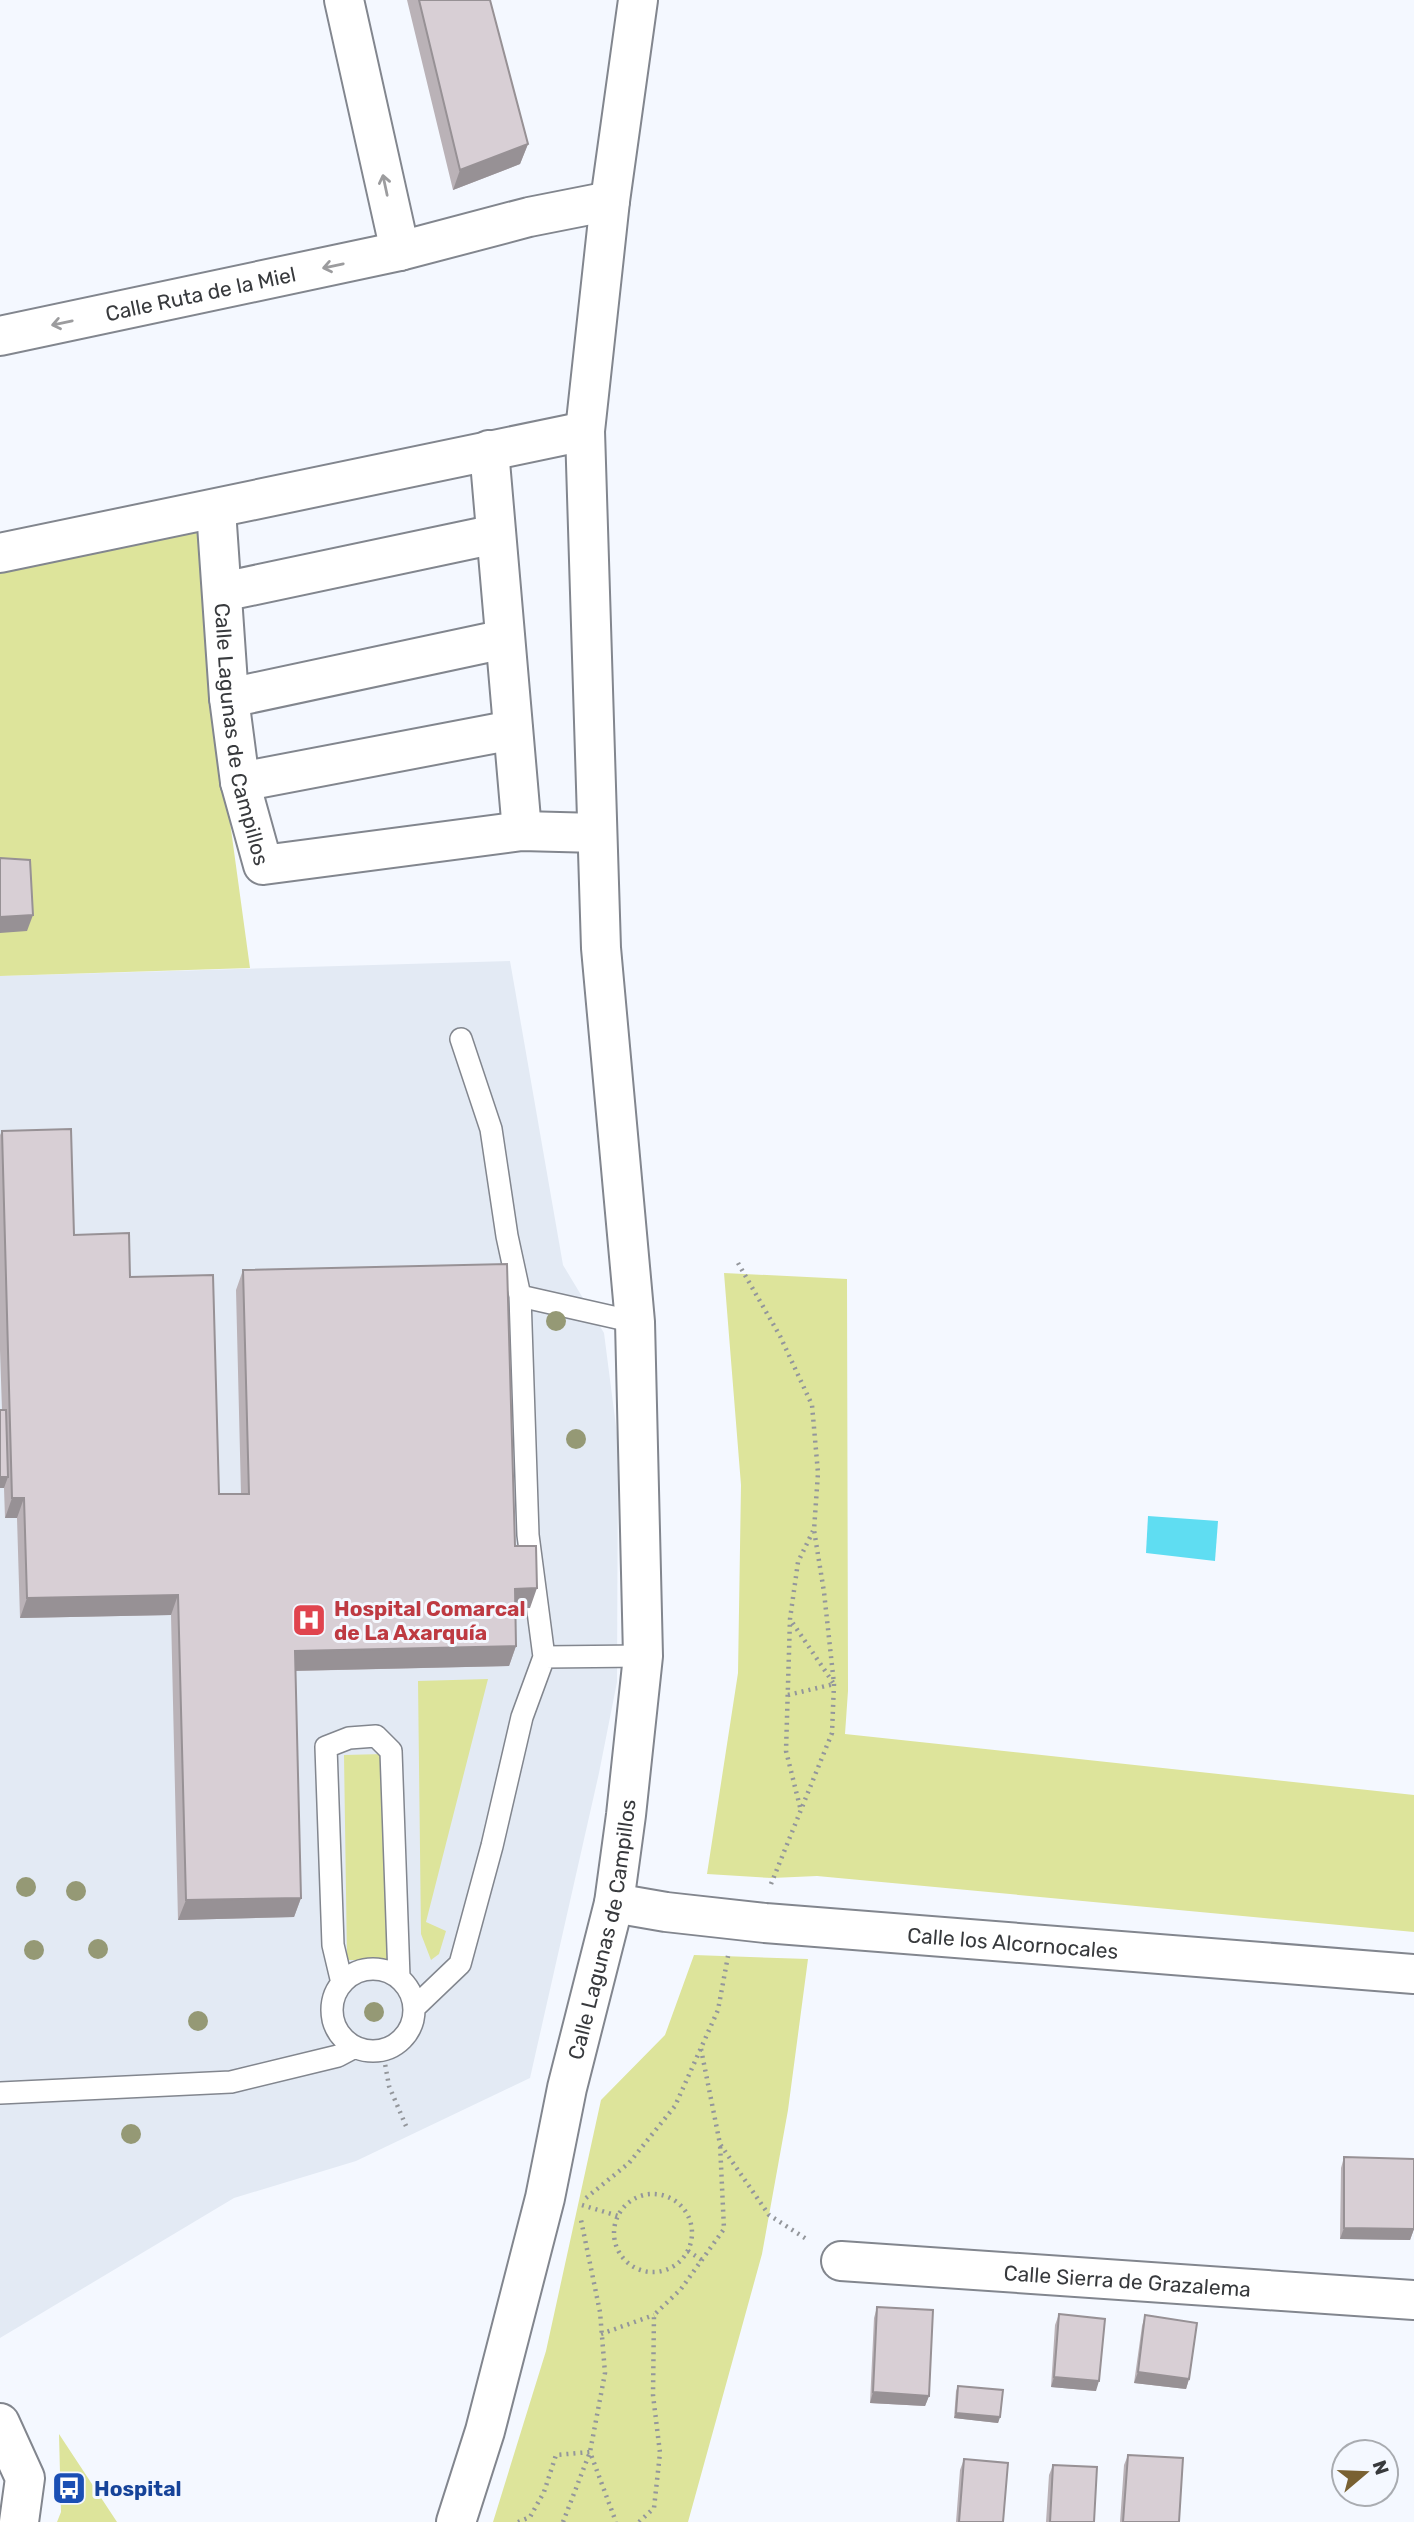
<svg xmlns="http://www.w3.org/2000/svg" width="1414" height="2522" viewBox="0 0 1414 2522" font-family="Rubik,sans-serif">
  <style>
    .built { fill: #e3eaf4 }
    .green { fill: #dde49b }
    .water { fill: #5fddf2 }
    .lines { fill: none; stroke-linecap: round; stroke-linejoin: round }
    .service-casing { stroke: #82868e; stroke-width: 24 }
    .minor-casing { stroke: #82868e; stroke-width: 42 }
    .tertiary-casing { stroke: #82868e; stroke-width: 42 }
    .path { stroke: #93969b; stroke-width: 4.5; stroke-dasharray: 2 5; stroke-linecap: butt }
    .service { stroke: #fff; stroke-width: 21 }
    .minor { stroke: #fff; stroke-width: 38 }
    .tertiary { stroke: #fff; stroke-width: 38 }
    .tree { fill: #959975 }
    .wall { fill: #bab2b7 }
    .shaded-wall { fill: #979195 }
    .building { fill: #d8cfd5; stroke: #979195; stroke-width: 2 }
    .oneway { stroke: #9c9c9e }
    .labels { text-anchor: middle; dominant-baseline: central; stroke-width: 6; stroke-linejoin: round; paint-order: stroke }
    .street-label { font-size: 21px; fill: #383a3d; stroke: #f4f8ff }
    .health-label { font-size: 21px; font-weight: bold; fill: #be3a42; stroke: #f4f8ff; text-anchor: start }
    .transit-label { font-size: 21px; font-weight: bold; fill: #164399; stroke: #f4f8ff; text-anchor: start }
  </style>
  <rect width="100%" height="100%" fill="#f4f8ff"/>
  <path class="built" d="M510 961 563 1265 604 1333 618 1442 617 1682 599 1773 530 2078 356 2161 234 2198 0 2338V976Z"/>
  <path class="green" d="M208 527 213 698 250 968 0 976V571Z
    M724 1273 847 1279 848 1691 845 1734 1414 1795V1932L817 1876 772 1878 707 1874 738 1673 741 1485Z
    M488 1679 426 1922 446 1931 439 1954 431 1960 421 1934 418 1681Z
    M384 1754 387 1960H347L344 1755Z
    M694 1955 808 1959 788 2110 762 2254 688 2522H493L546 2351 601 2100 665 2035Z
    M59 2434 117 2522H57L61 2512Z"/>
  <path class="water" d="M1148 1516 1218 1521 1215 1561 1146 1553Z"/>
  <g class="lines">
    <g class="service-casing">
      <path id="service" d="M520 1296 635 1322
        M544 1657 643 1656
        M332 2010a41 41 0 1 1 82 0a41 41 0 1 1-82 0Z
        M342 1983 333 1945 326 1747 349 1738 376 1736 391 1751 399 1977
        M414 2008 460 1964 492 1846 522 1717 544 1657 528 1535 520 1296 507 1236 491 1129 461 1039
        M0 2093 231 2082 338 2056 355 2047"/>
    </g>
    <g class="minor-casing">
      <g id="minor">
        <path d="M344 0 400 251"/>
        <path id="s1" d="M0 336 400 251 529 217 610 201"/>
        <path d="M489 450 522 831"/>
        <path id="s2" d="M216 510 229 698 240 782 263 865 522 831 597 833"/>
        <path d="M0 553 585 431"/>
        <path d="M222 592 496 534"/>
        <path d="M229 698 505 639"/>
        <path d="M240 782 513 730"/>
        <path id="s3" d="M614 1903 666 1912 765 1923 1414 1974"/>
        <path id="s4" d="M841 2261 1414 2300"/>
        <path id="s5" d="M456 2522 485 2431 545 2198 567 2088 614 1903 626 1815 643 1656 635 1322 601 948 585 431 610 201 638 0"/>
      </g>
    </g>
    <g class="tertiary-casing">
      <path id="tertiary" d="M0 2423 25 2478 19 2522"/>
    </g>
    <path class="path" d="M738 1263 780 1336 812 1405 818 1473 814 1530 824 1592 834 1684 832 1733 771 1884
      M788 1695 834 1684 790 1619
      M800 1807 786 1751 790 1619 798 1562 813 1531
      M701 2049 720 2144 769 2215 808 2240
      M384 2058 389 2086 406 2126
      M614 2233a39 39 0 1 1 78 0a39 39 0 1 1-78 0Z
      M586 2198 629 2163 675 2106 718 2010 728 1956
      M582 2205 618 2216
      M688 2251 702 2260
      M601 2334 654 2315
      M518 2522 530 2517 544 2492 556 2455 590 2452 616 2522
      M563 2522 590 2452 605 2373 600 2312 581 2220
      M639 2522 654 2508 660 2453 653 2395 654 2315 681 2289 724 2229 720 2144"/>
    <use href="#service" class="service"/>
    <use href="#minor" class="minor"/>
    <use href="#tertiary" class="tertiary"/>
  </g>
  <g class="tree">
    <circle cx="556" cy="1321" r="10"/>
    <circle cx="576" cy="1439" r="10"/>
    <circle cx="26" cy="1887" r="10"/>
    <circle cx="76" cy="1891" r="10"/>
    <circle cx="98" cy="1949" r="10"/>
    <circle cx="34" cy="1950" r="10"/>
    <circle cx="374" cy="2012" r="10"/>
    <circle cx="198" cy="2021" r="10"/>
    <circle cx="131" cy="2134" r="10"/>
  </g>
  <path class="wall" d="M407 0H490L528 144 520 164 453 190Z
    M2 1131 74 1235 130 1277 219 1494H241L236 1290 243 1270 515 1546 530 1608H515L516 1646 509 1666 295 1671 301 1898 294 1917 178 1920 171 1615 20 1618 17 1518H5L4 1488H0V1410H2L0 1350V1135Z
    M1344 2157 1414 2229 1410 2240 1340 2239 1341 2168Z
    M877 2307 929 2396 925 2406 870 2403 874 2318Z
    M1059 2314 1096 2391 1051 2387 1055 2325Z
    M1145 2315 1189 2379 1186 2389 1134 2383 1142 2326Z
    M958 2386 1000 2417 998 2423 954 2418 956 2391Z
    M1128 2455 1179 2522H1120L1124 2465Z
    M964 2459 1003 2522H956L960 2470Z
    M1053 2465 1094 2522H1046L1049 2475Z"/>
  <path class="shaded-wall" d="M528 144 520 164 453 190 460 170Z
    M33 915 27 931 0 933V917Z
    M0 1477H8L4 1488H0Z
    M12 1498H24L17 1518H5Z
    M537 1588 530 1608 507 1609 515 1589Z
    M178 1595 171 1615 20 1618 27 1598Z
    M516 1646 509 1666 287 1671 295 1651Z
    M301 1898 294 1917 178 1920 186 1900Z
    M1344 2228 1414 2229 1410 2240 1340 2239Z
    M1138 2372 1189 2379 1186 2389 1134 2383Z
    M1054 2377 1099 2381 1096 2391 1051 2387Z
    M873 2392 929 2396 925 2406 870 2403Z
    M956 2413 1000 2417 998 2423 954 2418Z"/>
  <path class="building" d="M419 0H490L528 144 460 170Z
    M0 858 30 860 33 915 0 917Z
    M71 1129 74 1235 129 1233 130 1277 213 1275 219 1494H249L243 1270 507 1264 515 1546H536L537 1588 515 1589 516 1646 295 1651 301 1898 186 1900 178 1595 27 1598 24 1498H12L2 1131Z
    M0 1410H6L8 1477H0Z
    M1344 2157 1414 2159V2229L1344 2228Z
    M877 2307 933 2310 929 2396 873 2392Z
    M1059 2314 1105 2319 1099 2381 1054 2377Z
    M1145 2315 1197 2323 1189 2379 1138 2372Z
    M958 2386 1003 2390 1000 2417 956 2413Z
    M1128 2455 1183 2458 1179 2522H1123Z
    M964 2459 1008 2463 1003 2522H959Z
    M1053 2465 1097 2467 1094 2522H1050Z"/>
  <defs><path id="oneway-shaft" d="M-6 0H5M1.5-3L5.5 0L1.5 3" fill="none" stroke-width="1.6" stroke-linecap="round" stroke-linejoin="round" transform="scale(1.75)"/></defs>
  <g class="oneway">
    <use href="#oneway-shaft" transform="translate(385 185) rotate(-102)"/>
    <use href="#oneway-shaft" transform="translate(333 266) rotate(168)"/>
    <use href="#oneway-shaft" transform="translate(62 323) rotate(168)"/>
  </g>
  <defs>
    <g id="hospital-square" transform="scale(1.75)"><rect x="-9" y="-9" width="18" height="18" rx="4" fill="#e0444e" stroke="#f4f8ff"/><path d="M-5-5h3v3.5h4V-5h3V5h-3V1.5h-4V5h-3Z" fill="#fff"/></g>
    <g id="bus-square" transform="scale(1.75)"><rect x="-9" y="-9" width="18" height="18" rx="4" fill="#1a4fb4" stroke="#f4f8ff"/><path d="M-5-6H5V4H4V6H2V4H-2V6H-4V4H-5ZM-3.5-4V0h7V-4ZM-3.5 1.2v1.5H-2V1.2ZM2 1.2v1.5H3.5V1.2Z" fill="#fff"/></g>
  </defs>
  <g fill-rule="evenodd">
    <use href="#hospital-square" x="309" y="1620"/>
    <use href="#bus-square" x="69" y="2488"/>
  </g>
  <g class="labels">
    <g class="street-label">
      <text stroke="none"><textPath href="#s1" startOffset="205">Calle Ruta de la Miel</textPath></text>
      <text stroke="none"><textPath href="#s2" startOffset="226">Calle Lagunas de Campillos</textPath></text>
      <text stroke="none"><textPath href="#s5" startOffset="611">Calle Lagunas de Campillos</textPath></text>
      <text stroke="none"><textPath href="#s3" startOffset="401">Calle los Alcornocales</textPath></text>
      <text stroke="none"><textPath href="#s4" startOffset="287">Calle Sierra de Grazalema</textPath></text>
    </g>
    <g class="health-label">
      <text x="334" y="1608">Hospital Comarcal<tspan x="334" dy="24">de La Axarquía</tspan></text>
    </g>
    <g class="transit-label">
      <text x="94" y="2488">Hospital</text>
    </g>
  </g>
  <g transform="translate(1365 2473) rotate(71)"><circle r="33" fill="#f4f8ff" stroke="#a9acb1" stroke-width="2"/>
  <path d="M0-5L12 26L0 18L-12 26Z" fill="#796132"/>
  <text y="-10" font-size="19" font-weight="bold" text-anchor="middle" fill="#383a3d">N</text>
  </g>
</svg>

☆ ☆ ☆ ☆ ☆ ☆ ☆

* **Aim of the task**
After locating the line holding "M688 2251 702 2260" above, output exactly that line and every line after it through the line holding "164 453 190Z". Include nothing else.

* **Reply**
      M688 2251 702 2260
      M601 2334 654 2315
      M518 2522 530 2517 544 2492 556 2455 590 2452 616 2522
      M563 2522 590 2452 605 2373 600 2312 581 2220
      M639 2522 654 2508 660 2453 653 2395 654 2315 681 2289 724 2229 720 2144"/>
    <use href="#service" class="service"/>
    <use href="#minor" class="minor"/>
    <use href="#tertiary" class="tertiary"/>
  </g>
  <g class="tree">
    <circle cx="556" cy="1321" r="10"/>
    <circle cx="576" cy="1439" r="10"/>
    <circle cx="26" cy="1887" r="10"/>
    <circle cx="76" cy="1891" r="10"/>
    <circle cx="98" cy="1949" r="10"/>
    <circle cx="34" cy="1950" r="10"/>
    <circle cx="374" cy="2012" r="10"/>
    <circle cx="198" cy="2021" r="10"/>
    <circle cx="131" cy="2134" r="10"/>
  </g>
  <path class="wall" d="M407 0H490L528 144 520 164 453 190Z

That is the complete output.